Copy the lines of the source data word for word, from the first line through the line that contains "okosórái is megkaphatják".

DATA RECORDS START

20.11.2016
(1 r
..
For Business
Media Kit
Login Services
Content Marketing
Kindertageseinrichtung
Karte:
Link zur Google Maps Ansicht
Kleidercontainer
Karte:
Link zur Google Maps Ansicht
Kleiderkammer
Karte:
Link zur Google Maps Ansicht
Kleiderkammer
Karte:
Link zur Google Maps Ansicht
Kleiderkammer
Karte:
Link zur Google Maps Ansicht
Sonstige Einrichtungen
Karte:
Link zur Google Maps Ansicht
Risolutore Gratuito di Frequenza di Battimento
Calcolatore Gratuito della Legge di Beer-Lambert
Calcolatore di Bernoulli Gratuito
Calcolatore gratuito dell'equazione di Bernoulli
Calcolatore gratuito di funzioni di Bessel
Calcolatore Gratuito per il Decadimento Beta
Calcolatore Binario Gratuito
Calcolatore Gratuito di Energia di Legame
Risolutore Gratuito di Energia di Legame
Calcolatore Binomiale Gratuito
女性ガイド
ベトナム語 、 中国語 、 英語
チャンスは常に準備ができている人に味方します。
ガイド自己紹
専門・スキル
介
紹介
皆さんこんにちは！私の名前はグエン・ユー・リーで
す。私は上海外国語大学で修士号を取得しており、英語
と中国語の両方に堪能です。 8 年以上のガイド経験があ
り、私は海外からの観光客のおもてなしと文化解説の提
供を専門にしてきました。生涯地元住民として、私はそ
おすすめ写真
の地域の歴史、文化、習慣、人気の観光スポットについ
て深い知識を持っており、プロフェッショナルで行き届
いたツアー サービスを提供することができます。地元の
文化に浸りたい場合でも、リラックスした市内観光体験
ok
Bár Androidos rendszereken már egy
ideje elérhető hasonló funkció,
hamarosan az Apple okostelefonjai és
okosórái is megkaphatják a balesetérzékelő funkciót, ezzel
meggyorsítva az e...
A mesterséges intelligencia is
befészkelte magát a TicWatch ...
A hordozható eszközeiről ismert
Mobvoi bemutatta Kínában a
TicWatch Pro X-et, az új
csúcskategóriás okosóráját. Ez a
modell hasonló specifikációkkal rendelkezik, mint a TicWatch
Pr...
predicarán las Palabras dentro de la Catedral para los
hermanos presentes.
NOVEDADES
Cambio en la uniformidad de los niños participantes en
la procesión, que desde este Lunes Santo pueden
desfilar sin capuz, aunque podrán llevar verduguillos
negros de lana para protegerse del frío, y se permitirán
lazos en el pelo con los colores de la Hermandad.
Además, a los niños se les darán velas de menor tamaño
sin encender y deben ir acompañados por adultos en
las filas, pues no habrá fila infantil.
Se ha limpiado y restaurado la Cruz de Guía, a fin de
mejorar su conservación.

DATA RECORDS END

* _YOUR SOLUTION_
20.11.2016
(1 r
..
For Business
Media Kit
Login Services
Content Marketing
Kindertageseinrichtung
Karte:
Link zur Google Maps Ansicht
Kleidercontainer
Karte:
Link zur Google Maps Ansicht
Kleiderkammer
Karte:
Link zur Google Maps Ansicht
Kleiderkammer
Karte:
Link zur Google Maps Ansicht
Kleiderkammer
Karte:
Link zur Google Maps Ansicht
Sonstige Einrichtungen
Karte:
Link zur Google Maps Ansicht
Risolutore Gratuito di Frequenza di Battimento
Calcolatore Gratuito della Legge di Beer-Lambert
Calcolatore di Bernoulli Gratuito
Calcolatore gratuito dell'equazione di Bernoulli
Calcolatore gratuito di funzioni di Bessel
Calcolatore Gratuito per il Decadimento Beta
Calcolatore Binario Gratuito
Calcolatore Gratuito di Energia di Legame
Risolutore Gratuito di Energia di Legame
Calcolatore Binomiale Gratuito
女性ガイド
ベトナム語 、 中国語 、 英語
チャンスは常に準備ができている人に味方します。
ガイド自己紹
専門・スキル
介
紹介
皆さんこんにちは！私の名前はグエン・ユー・リーで
す。私は上海外国語大学で修士号を取得しており、英語
と中国語の両方に堪能です。 8 年以上のガイド経験があ
り、私は海外からの観光客のおもてなしと文化解説の提
供を専門にしてきました。生涯地元住民として、私はそ
おすすめ写真
の地域の歴史、文化、習慣、人気の観光スポットについ
て深い知識を持っており、プロフェッショナルで行き届
いたツアー サービスを提供することができます。地元の
文化に浸りたい場合でも、リラックスした市内観光体験
ok
Bár Androidos rendszereken már egy
ideje elérhető hasonló funkció,
hamarosan az Apple okostelefonjai és
okosórái is megkaphatják a balesetérzékelő funkciót, ezzel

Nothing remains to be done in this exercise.